*Requirement:* In the listing below, the answer starts at the line that has "1, February 2014**" and stops after the line that has "Redistribution and use"; please repeat that part exactly and nothing more.
Exercise inputs section start
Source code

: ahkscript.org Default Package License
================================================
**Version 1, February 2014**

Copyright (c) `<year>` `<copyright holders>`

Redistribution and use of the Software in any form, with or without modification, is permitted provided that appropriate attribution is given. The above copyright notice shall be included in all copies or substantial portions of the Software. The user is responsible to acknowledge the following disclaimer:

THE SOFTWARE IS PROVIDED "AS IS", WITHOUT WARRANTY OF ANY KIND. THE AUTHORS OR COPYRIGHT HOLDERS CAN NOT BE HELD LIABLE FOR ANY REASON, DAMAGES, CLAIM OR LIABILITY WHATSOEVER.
Exercise inputs section end
*Output for this task:*
**Version 1, February 2014**

Copyright (c) `<year>` `<copyright holders>`

Redistribution and use of the Software in any form, with or without modification, is permitted provided that appropriate attribution is given. The above copyright notice shall be included in all copies or substantial portions of the Software. The user is responsible to acknowledge the following disclaimer:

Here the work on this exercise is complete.